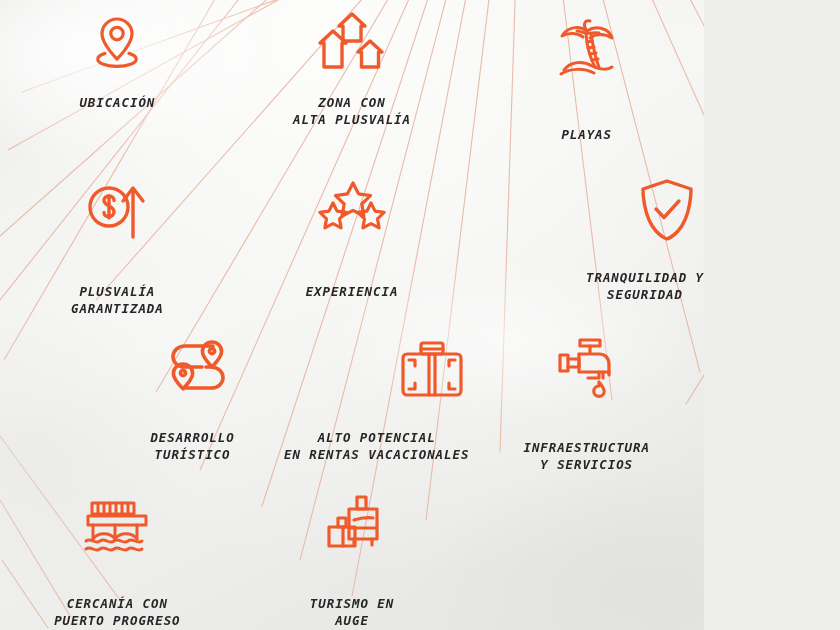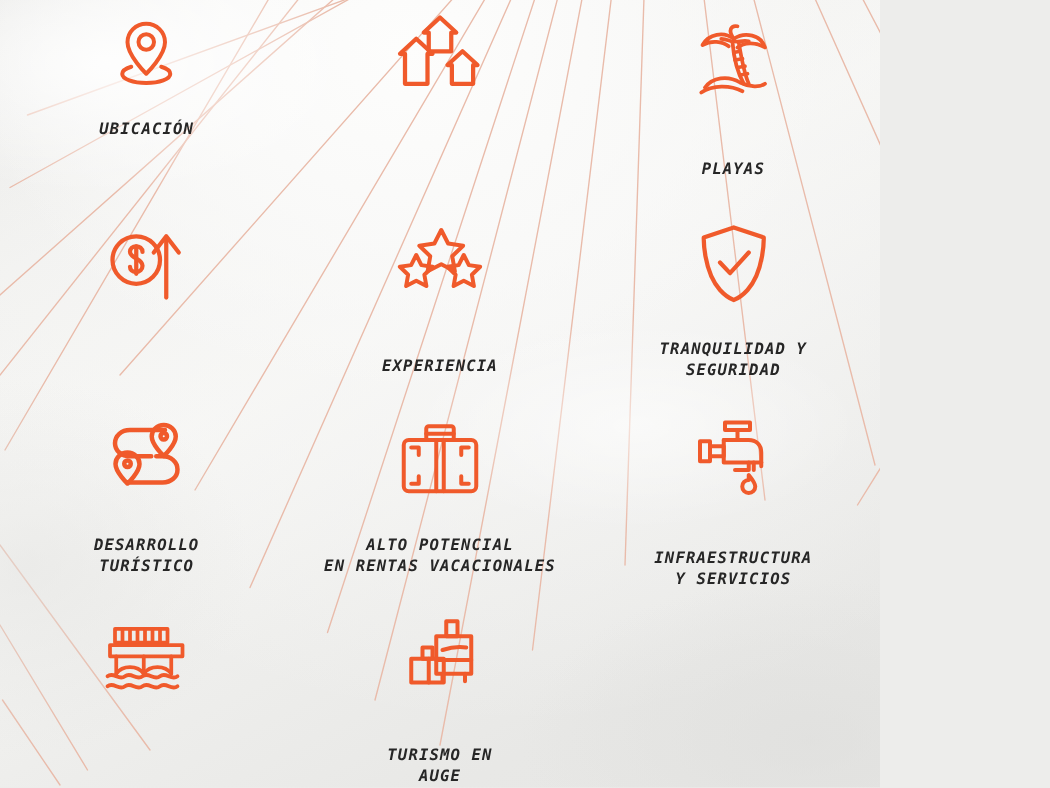--- a/index.html
+++ b/index.html
@@ -32,21 +32,21 @@
     z-index:3;
   }
   .cell{
     position:relative;
     display:flex;flex-direction:column;
     align-items:center;
     justify-content:flex-start;
   }
   .cell.r1{padding-top:6px;}
   .cell.r2{padding-top:14px;}
-  .cell.r3{padding-top:16px;}
+  .cell.r3{padding-top:16px;align-items:flex-end;}
   .cell.r4{padding-top:16px;}
   .icon{
     width:74px;height:74px;
     display:flex;align-items:center;justify-content:center;
   }
   .icon svg{display:block;overflow:visible;}
   .label{
     margin-top:12px;
     text-align:center;
     font-family:"DejaVu Sans Mono","Liberation Mono",monospace;
@@ -117,20 +117,22 @@
     </div>
 
     <div class="cell r1">
       <div class="icon">
         <svg width="66" height="64" viewBox="0 0 66 64" fill="none" stroke="#f05a2b" stroke-width="3.4" stroke-linecap="round" stroke-linejoin="round">
           <path d="M33 3 L46 15 L42 15 L42 30 L24 30 L24 15 L20 15 Z"></path>
           <path d="M14 20 L27 32 L23 32 L23 56 L5 56 L5 32 L1 32 Z"></path>
           <path d="M51 30 L63 41 L59.5 41 L59.5 56 L42.5 56 L42.5 41 L39 41 Z"></path>
         </svg>
       </div>
+      <div class="label">ZONA CON
+ALTA PLUSVALÍA</div>
     </div>
 
 
     <div class="cell r2">
       <div class="icon">
         <svg width="66" height="62" viewBox="0 0 66 62" fill="none" stroke="#f05a2b" stroke-width="3" stroke-linecap="round" stroke-linejoin="round">
           <path d="M33 11 C 25 5, 13 7, 8 16 C 15 12, 24 13, 29 17"></path>
           <path d="M33 11 C 42 5, 55 8, 58 18 C 50 13, 41 14, 36 18"></path>
           <path d="M33 11 C 28 4, 31 0, 36 1"></path>
           <path d="M33 13 C 31 14, 28 11, 23 11"></path>
@@ -148,20 +150,22 @@
     <div class="cell r2">
       <div class="icon">
         <svg width="64" height="66" viewBox="0 0 64 66" fill="none" stroke="#f05a2b" stroke-width="3.4" stroke-linecap="round" stroke-linejoin="round">
           <circle cx="24" cy="32" r="19"></circle>
           <path d="M24 21 L24 43"></path>
           <path d="M29 25.5 C 29 22.5, 26.5 21, 24 21 C 21 21, 19 22.8, 19 25.4 C 19 30.8, 29 30.6, 29 36.6 C 29 39.6, 26.8 41.6, 23.8 41.6 C 20.8 41.6, 19 39.8, 19 37.4"></path>
           <path d="M48 62 L48 16"></path>
           <path d="M38 26 L48 13 L58 26"></path>
         </svg>
       </div>
+      <div class="label">PLUSVALÍA
+GARANTIZADA</div>
     </div>
 
     <div class="cell r2">
       <div class="icon">
         <svg width="66" height="56" viewBox="0 0 66 56" fill="none" stroke="#f05a2b" stroke-width="3.2" stroke-linecap="round" stroke-linejoin="round">
           <path d="M34 3 L39.5 13.8 L51.5 15.6 L42.8 24 L44.9 36 L34 30.4 L23.1 36 L25.2 24 L16.5 15.6 L28.5 13.8 Z"></path>
           <path d="M14 23 L18.1 31.1 L27.1 32.4 L20.5 38.8 L22.1 47.8 L14 43.6 L5.9 47.8 L7.5 38.8 L0.9 32.4 L9.9 31.1 Z"></path>
           <path d="M52 23 L56.1 31.1 L65.1 32.4 L58.5 38.8 L60.1 47.8 L52 43.6 L43.9 47.8 L45.5 38.8 L38.9 32.4 L47.9 31.1 Z"></path>
         </svg>
       </div>
@@ -231,20 +235,22 @@
         <svg width="68" height="58" viewBox="0 0 68 58" fill="none" stroke="#f05a2b" stroke-width="3" stroke-linecap="round" stroke-linejoin="round">
           <rect x="9" y="6" width="42" height="11"></rect>
           <path d="M15 6 L15 17 M21 6 L21 17 M27 6 L27 17 M33 6 L33 17 M39 6 L39 17 M45 6 L45 17"></path>
           <rect x="5" y="19" width="58" height="9"></rect>
           <path d="M10 28 L10 42 M32 28 L32 42 M54 28 L54 42"></path>
           <path d="M10 42 C 15 35 27 35 32 42 M32 42 C 37 35 49 35 54 42"></path>
           <path d="M3 44 c 5 -4 9 4 14 0 c 5 -4 9 4 14 0 c 5 -4 9 4 14 0 c 5 -4 9 4 14 0"></path>
           <path d="M3 52 c 5 -4 9 4 14 0 c 5 -4 9 4 14 0 c 5 -4 9 4 14 0 c 5 -4 9 4 14 0"></path>
         </svg>
       </div>
+      <div class="label">CERCANÍA CON
+PUERTO PROGRESO</div>
     </div>
 
     <div class="cell r4">
       <div class="icon">
         <svg width="62" height="62" viewBox="0 0 62 62" fill="none" stroke="#f05a2b" stroke-width="3.2" stroke-linecap="round" stroke-linejoin="round">
           <rect x="36" y="2" width="9" height="12"></rect>
           <rect x="28" y="14" width="28" height="30"></rect>
           <path d="M28 33 L56 33"></path>
           <path d="M33 25 C 39 23 46 22 52 23"></path>
           <path d="M33 44 L33 50 M51 44 L51 50"></path>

────────────────────────────────────────

=== YOUR TASK ===
In the records above, find each line with the word "PLUSVALÍA" and copy it.

=== FINISHED EXERCISE ===
+ALTA PLUSVALÍA</div>
+      <div class="label">PLUSVALÍA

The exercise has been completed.